◆ **TRECHO DO DOCUMENTO**:

----

São tempos que se articulam aos espaços pedagógicos das trocas de saberes, da construção dos conhecimentos, da criticidade, das vivências dos valores éticos, do exercício de cidadania. Tempos que instigam uma formação contextualizada, realizada em meio a um movimento dinâmico e amplo de experimentação, de articulações, de relações multiculturais.

Tempos que aproximam, cada vez mais, educandos e educadores à dinâmica da escola/da comunidade/da cidade/do mundo, sobretudo porque apostam nas pessoas, nas articulações entre as salas de aula, entre os turnos, entre as áreas de conhecimentos, entre os diversos espaços de convivência, entre os ciclos de vida e de aprendizagens.

Tempos pedagógicos que se organizam a partir das singularidades dos educandos (seus interesses, vivências, linguagens, curiosidades), no exercício da co-autoria (fala, postura investigativa, capacidade para propor/planejar/construir regras coletivas de convivência), em um permanente pensar, sentir, fazer que fomenta a imaginação, a criatividade, a criticidade. (FARIA, 2011).

Tempos que reconhecem os direitos que os sujeitos têm de aprender, de raciocinar, de criticar, de pensar, de interpretar o mundo, de recriar a sua própria existência, e por isso os constituem diferentes, com interrogações diferentes, com sonhos largos, com projetos promissores. (FREIRE, 1996)

----

◆ **EXERCÍCIO**:
Transcreva integralmente o trecho sobre os tempos pedagógicos, sem alterar nenhuma palavra nem a pontuação.

----

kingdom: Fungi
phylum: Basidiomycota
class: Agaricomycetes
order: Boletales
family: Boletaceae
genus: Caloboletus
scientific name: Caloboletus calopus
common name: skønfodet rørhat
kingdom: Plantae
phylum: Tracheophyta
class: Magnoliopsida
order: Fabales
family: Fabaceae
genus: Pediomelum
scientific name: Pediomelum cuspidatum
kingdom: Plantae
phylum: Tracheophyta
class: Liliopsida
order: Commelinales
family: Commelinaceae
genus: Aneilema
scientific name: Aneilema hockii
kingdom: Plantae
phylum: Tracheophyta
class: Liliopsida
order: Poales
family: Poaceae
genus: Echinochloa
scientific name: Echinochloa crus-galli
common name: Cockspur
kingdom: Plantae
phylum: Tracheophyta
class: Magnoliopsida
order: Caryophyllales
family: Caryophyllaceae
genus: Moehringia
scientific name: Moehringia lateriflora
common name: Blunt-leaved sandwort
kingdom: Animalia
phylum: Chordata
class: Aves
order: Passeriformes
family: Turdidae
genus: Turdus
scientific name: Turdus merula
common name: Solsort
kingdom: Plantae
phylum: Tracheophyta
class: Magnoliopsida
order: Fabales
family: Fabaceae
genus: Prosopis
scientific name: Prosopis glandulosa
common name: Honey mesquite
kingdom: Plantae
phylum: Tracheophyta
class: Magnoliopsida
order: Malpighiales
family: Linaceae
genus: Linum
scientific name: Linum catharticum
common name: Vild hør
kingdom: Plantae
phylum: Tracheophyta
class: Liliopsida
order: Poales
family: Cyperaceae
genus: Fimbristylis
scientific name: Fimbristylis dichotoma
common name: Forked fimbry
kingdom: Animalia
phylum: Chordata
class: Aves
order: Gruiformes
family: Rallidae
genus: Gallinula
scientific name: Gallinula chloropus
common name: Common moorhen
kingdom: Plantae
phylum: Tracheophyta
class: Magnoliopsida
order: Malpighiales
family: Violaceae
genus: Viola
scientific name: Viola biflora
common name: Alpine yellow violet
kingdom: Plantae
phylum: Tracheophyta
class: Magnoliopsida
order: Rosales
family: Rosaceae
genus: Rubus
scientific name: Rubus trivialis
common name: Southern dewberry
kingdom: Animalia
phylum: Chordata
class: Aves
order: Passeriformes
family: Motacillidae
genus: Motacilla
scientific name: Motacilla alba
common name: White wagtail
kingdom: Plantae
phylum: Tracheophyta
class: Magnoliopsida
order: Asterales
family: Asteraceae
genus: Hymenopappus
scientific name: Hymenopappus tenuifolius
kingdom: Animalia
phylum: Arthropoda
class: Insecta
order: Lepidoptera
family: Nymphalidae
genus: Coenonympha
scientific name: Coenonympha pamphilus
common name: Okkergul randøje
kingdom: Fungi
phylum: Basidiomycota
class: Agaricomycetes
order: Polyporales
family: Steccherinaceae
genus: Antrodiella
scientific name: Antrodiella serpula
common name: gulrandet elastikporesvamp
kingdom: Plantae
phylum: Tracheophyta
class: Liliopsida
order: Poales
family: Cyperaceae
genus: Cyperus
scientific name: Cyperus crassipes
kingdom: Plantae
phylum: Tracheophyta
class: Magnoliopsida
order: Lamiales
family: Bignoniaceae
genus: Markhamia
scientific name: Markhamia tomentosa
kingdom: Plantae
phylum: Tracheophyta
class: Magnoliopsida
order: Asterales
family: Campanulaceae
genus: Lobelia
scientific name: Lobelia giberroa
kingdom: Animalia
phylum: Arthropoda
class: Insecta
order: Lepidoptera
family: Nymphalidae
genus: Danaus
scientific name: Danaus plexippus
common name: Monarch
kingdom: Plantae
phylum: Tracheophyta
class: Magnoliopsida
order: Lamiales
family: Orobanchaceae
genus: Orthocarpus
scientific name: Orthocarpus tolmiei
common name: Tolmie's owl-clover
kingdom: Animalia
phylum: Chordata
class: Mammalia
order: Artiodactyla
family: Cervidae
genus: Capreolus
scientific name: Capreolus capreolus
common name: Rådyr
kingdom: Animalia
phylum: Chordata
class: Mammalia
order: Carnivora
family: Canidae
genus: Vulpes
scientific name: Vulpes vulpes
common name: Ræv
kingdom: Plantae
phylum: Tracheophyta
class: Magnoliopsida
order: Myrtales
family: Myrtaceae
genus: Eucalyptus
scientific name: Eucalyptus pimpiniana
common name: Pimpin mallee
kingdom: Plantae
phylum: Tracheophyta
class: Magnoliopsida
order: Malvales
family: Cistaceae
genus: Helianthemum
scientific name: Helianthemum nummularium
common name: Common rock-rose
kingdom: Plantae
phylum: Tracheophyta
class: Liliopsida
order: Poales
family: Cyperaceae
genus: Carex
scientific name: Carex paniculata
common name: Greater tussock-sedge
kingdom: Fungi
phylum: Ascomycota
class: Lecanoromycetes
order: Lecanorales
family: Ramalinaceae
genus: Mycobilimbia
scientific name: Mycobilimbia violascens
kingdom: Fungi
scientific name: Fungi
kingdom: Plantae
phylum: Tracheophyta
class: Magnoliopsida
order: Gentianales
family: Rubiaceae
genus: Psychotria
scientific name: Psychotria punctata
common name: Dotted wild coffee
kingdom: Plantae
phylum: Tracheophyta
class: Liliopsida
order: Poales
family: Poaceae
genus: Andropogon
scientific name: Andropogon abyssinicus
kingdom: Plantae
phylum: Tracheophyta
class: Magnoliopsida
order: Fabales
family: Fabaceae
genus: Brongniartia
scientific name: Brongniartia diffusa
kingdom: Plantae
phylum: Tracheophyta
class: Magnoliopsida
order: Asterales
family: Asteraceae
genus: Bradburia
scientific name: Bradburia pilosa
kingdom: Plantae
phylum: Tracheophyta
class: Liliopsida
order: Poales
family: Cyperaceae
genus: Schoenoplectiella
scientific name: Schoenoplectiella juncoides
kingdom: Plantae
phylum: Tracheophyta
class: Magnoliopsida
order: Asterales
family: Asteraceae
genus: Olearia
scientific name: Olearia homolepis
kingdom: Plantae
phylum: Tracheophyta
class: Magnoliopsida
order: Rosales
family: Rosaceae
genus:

----

◆ **RESPOSTA DO EXERCÍCIO**:
São tempos que se articulam aos espaços pedagógicos das trocas de saberes, da construção dos conhecimentos, da criticidade, das vivências dos valores éticos, do exercício de cidadania. Tempos que instigam uma formação contextualizada, realizada em meio a um movimento dinâmico e amplo de experimentação, de articulações, de relações multiculturais.

Tempos que aproximam, cada vez mais, educandos e educadores à dinâmica da escola/da comunidade/da cidade/do mundo, sobretudo porque apostam nas pessoas, nas articulações entre as salas de aula, entre os turnos, entre as áreas de conhecimentos, entre os diversos espaços de convivência, entre os ciclos de vida e de aprendizagens.

Tempos pedagógicos que se organizam a partir das singularidades dos educandos (seus interesses, vivências, linguagens, curiosidades), no exercício da co-autoria (fala, postura investigativa, capacidade para propor/planejar/construir regras coletivas de convivência), em um permanente pensar, sentir, fazer que fomenta a imaginação, a criatividade, a criticidade. (FARIA, 2011).

Tempos que reconhecem os direitos que os sujeitos têm de aprender, de raciocinar, de criticar, de pensar, de interpretar o mundo, de recriar a sua própria existência, e por isso os constituem diferentes, com interrogações diferentes, com sonhos largos, com projetos promissores. (FREIRE, 1996)